TASK REQUIREMENTS ->
1 – Reproduce the passage of the page on the probabilistic operator learning framework, everything from "Classical operator learning" down to "the mapping itself.", word for word.
2 – In the page on the probabilistic operator learning framework, name every earlier uncertainty quantification solution that it lists.
3 – According to the page on the probabilistic operator learning framework, which two classical operator learning methods are deterministic?

DOCUMENT TEXT ->
Probabilistic Operator Learning Framework

• Probabilistic Operator Learning Framework is a method that models mappings between infinite-dimensional function spaces with intrinsic stochastic noise.
• It employs stochastic processes via SDE-driven branch networks and leverages the stochastic maximum principle with adjoint BSDEs for efficient training.
• This approach enables accurate surrogate modeling for stochastic PDEs and noisy systems by capturing both mean behavior and pointwise uncertainty.

A probabilistic operator learning framework provides a mathematically rigorous and computational approach for learning mappings between infinite-dimensional function spaces where intrinsic stochasticity, noise, or uncertainty is present. These frameworks are central for scientific computing, surrogate modeling of stochastic or random partial differential equations (PDEs), and anywhere the underlying operator exhibits non-negligible variability in its input-output relations. Recent developments, such as the Stochastic Operator Network (SON) (Bausback et al., 10 Jul 2025), address the direct quantification and propagation of operator uncertainty—eschewing purely deterministic architectures in favor of models that learn and predict both mean behavior and pointwise uncertainty.

1. Motivation and Conceptual Foundations

Classical operator learning methods such as DeepONet and Fourier Neural Operator (FNO) are deterministic; their predictions are entirely characterized by point solutions even when the true solution operator is stochastic (e.g., solutions to SDEs/SPDEs, data corrupted by process noise, stochastic parameter dependencies). Previous uncertainty quantification (UQ) solutions—Bayesian neural operators, Monte Carlo dropout, information bottleneck, or ensembles—tended to focus on epistemic uncertainty (model parameters) or exogenous input noise, rather than capturing intrinsic "operator noise," i.e., stochasticity that is a fundamental property of the mapping itself.

DATASET CONTENT ->
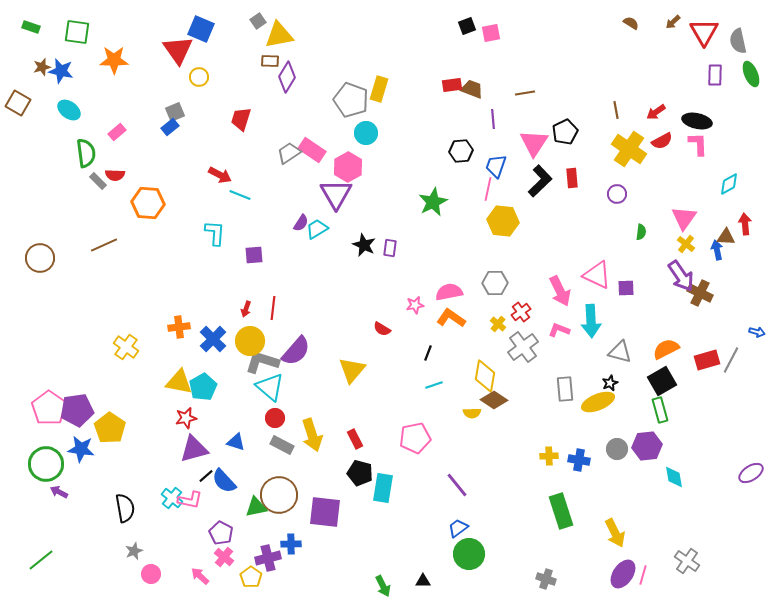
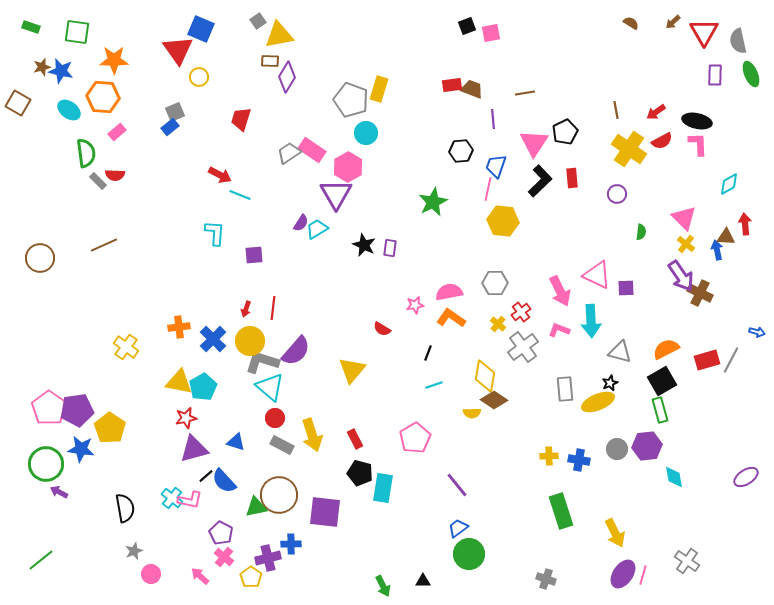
orange hexagon at (148, 203): moved 45 px left, 106 px up
pink triangle at (684, 218): rotated 20 degrees counterclockwise
pink pentagon at (415, 438): rotated 20 degrees counterclockwise
purple ellipse at (751, 473): moved 5 px left, 4 px down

ANSWER LIST ->
1 –
Classical operator learning methods such as DeepONet and Fourier Neural Operator (FNO) are deterministic; their predictions are entirely characterized by point solutions even when the true solution operator is stochastic (e.g., solutions to SDEs/SPDEs, data corrupted by process noise, stochastic parameter dependencies). Previous uncertainty quantification (UQ) solutions—Bayesian neural operators, Monte Carlo dropout, information bottleneck, or ensembles—tended to focus on epistemic uncertainty (model parameters) or exogenous input noise, rather than capturing intrinsic "operator noise," i.e., stochasticity that is a fundamental property of the mapping itself.

2 –
Bayesian neural operators
Monte Carlo dropout
information bottleneck
ensembles

3 – DeepONet and Fourier Neural Operator (FNO).